In the last few years, researchers have begun updating the classic studies of the Great Depression by visiting ailing, one-industry towns in states like Connecticut, California and Michigan and have started using sophisticated statistical techniques to evaluate the long-term impact of unemployment.

Their conclusion: marriages worsen, health deteriorates and problems with children grow more severe in households where a job has been lost.

In a three-year, federally funded study of laid-off defense workers in Hartford, Conn., 12 percent of the 206 interviewed said they became alcoholics and 20 percent reported extreme anxiety and tension, according to Dr.
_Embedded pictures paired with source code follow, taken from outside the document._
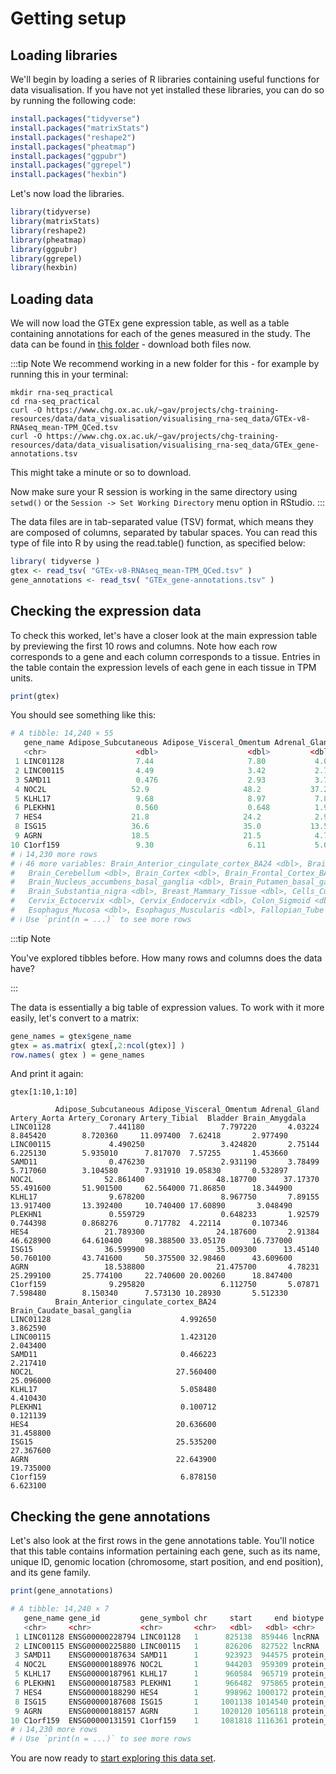 
# Getting setup


## Loading libraries

We'll begin by loading a series of R libraries containing useful functions for data visualisation. If you have not yet installed these libraries, you can do so by running the following code:


```r
install.packages("tidyverse")
install.packages("matrixStats")
install.packages("reshape2")
install.packages("pheatmap")
install.packages("ggpubr")
install.packages("ggrepel")
install.packages("hexbin")
```

Let's now load the libraries.


```r
library(tidyverse)
library(matrixStats)
library(reshape2)
library(pheatmap)
library(ggpubr)
library(ggrepel)
library(hexbin)
```

## Loading data

We will now load the GTEx gene expression table, as well as a table containing annotations for each of the genes measured in the study.  The data can be found in [this folder](https://www.chg.ox.ac.uk/~gav/projects/chg-training-resources/data/data_visualisation/visualising_rna-seq_data/) - download both files now.

:::tip Note
We recommend working in a new folder for this - for example by running this in your terminal:
```
mkdir rna-seq_practical
cd rna-seq_practical
curl -O https://www.chg.ox.ac.uk/~gav/projects/chg-training-resources/data/data_visualisation/visualising_rna-seq_data/GTEx-v8-RNAseq_mean-TPM_QCed.tsv
curl -O https://www.chg.ox.ac.uk/~gav/projects/chg-training-resources/data/data_visualisation/visualising_rna-seq_data/GTEx_gene-annotations.tsv
```
This might take a minute or so to download.

Now make sure your R session is working in the same directory using `setwd()` or the `Session -> Set Working Directory` menu option in RStudio.
:::

The data files are in tab-separated value (TSV) format, which means they are composed of columns, separated by tabular spaces. You can read this type of file into R by using the read.table() function, as specified below:

```r
library( tidyverse )
gtex <- read_tsv( "GTEx-v8-RNAseq_mean-TPM_QCed.tsv" )
gene_annotations <- read_tsv( "GTEx_gene-annotations.tsv" )
```

## Checking the expression data

To check this worked, let's have a closer look at the main expression table by previewing the first 10 rows and columns.
Note how each row corresponds to a gene and each column corresponds to a tissue. Entries in the table contain the
expression levels of each gene in each tissue in TPM units.


```r
print(gtex)
```

You should see something like this:
```r
# A tibble: 14,240 × 55
   gene_name Adipose_Subcutaneous Adipose_Visceral_Omentum Adrenal_Gland Artery_Aorta Artery_Coronary Artery_Tibial Bladder Brain_Amygdala
   <chr>                    <dbl>                    <dbl>         <dbl>        <dbl>           <dbl>         <dbl>   <dbl>          <dbl>
 1 LINC01128                7.44                     7.80           4.03        8.85            8.72         11.1      7.62          2.98 
 2 LINC00115                4.49                     3.42           2.75        6.23            5.94          7.82     7.57          1.45 
 3 SAMD11                   0.476                    2.93           3.78        5.72            3.10          7.93    19.1           0.533
 4 NOC2L                   52.9                     48.2           37.2        55.5            51.9          62.6     71.9          18.3  
 5 KLHL17                   9.68                     8.97           7.89       13.9            13.4          10.7     17.6           3.05 
 6 PLEKHN1                  0.560                    0.648          1.93        0.744           0.868         0.718    4.22          0.107
 7 HES4                    21.8                     24.2            2.91       46.6            64.6          98.4     33.1          16.7  
 8 ISG15                   36.6                     35.0           13.5        50.8            43.7          50.4     33.0          43.6  
 9 AGRN                    18.5                     21.5            4.78       25.3            25.8          22.7     20.0          18.8  
10 C1orf159                 9.30                     6.11           5.08        7.60            8.15          7.57    10.3           5.51 
# ℹ 14,230 more rows
# ℹ 46 more variables: Brain_Anterior_cingulate_cortex_BA24 <dbl>, Brain_Caudate_basal_ganglia <dbl>, Brain_Cerebellar_Hemisphere <dbl>,
#   Brain_Cerebellum <dbl>, Brain_Cortex <dbl>, Brain_Frontal_Cortex_BA9 <dbl>, Brain_Hippocampus <dbl>, Brain_Hypothalamus <dbl>,
#   Brain_Nucleus_accumbens_basal_ganglia <dbl>, Brain_Putamen_basal_ganglia <dbl>, Brain_Spinal_cord_cervical_c1 <dbl>,
#   Brain_Substantia_nigra <dbl>, Breast_Mammary_Tissue <dbl>, Cells_Cultured_fibroblasts <dbl>, Cells_EBV_transformed_lymphocytes <dbl>,
#   Cervix_Ectocervix <dbl>, Cervix_Endocervix <dbl>, Colon_Sigmoid <dbl>, Colon_Transverse <dbl>, Esophagus_Gastroesophageal_Junction <dbl>,
#   Esophagus_Mucosa <dbl>, Esophagus_Muscularis <dbl>, Fallopian_Tube <dbl>, Heart_Atrial_Appendage <dbl>, Heart_Left_Ventricle <dbl>, …
# ℹ Use `print(n = ...)` to see more rows
```

:::tip Note

You've explored tibbles before.  How many rows and columns does the data have?

:::

The data is essentially a big table of expression values.  To work with it more easily, let's convert to a matrix:
```r
gene_names = gtex$gene_name
gtex = as.matrix( gtex[,2:ncol(gtex)] )
row.names( gtex ) = gene_names
```

And print it again:
```
gtex[1:10,1:10]
```
```
          Adipose_Subcutaneous Adipose_Visceral_Omentum Adrenal_Gland Artery_Aorta Artery_Coronary Artery_Tibial  Bladder Brain_Amygdala
LINC01128             7.441180                 7.797220       4.03224     8.845420        8.720360     11.097400  7.62418       2.977490
LINC00115             4.490250                 3.424820       2.75144     6.225130        5.935010      7.817070  7.57255       1.453660
SAMD11                0.476230                 2.931190       3.78499     5.717060        3.104580      7.931910 19.05830       0.532897
NOC2L                52.861400                48.187700      37.17370    55.491600       51.901500     62.564000 71.86850      18.344900
KLHL17                9.678200                 8.967750       7.89155    13.917400       13.392400     10.740400 17.60890       3.048490
PLEKHN1               0.559729                 0.648233       1.92579     0.744398        0.868276      0.717782  4.22114       0.107346
HES4                 21.789300                24.187600       2.91384    46.628900       64.610400     98.388500 33.05170      16.737000
ISG15                36.599900                35.009300      13.45140    50.760100       43.741600     50.375500 32.98460      43.609600
AGRN                 18.538800                21.475700       4.78231    25.299100       25.774100     22.740600 20.00260      18.847400
C1orf159              9.295820                 6.112750       5.07871     7.598480        8.150340      7.573130 10.28930       5.512330
          Brain_Anterior_cingulate_cortex_BA24 Brain_Caudate_basal_ganglia
LINC01128                             4.992650                    3.862590
LINC00115                             1.423120                    2.043400
SAMD11                                0.466223                    2.217410
NOC2L                                27.560400                   25.096000
KLHL17                                5.058480                    4.410430
PLEKHN1                               0.100712                    0.121139
HES4                                 20.636600                   31.458800
ISG15                                25.535200                   27.367600
AGRN                                 22.643900                   19.735000
C1orf159                              6.878150                    6.623100
```

## Checking the gene annotations

Let's also look at the first rows in the gene annotations table. You'll notice that this table contains information pertaining each gene, such as its name, unique ID, genomic location (chromosome, start position, and end position), and its gene family.


```r
print(gene_annotations)
```

```r
# A tibble: 14,240 × 7
   gene_name gene_id         gene_symbol chr     start     end biotype       
   <chr>     <chr>           <chr>       <chr>   <dbl>   <dbl> <chr>         
 1 LINC01128 ENSG00000228794 LINC01128   1      825138  859446 lncRNA        
 2 LINC00115 ENSG00000225880 LINC00115   1      826206  827522 lncRNA        
 3 SAMD11    ENSG00000187634 SAMD11      1      923923  944575 protein_coding
 4 NOC2L     ENSG00000188976 NOC2L       1      944203  959309 protein_coding
 5 KLHL17    ENSG00000187961 KLHL17      1      960584  965719 protein_coding
 6 PLEKHN1   ENSG00000187583 PLEKHN1     1      966482  975865 protein_coding
 7 HES4      ENSG00000188290 HES4        1      998962 1000172 protein_coding
 8 ISG15     ENSG00000187608 ISG15       1     1001138 1014540 protein_coding
 9 AGRN      ENSG00000188157 AGRN        1     1020120 1056118 protein_coding
10 C1orf159  ENSG00000131591 C1orf159    1     1081818 1116361 protein_coding
# ℹ 14,230 more rows
# ℹ Use `print(n = ...)` to see more rows
```

You are now ready to [start exploring this data set](003_visualising.md).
Paula Rayman, a Brandeis University sociologist who conducted the study.

"There was much insomnia, stomach ailments, women reporting gynecological problems, depression and sleeplessness," she says.

Other research has found that child abuse is three times greater in families where the breadwinner is unemployed and that joblessness is the single most important factor in whether abuse occurs.

Another study by Lewis Margolis, a pediatrician at the University of North Carolina, showed that families affected by plant closings experience more childhood illnesses, three times the amount of child abuse than in "working" families and less plentiful food, clothing and medical care. "Children thrive on routine and continuity," he says, "and changes present a great stress risk to them."

"Within the next year at least 13 million children will live in families where the primary wage earner is unemployed for a week or more," Margolis recently told Congress. "Indeed, exposure to unemployment is so widespread that if it were an infectious disease like polio or measles, our nation would vigorously pursue policies against it." He urged Congress to require that health insurance be continued after workers lose their jobs because of the increased health risks that result from being out of work.

Harvey Brenner, a Johns Hopkins University demographer, estimates that a 1.4 percent increase in unemployment in 1970 was linked to 51,570 premature deaths by 1975 (primarily because of stress), a 3.4 percent increase in first-time mental hospital admissions, 4.1 percent increase in suicides, a 5.7 percent increase in the murder rate and a 4 percent rise in the state prison population.

Brenner says he is updating the study for the congressional Joint Economic Committee and his report, expected to be completed in March, shows physical and social costs at least equal to his earlier findings.

In his studies Brenner compares social statistics during a period when unemployment is high with figures from a more normal period and then calculates the correlation. It is a basic technique of public health research, except that Brenner attempts it on a far larger scale.

All of his results, he feels, "are gross underestimates of what is the actual suffering of the population. Recession affects all ages: fetuses, infants, elderly, preteen. The stress befalls not only those who lose, but people who fear the loss of employment and income."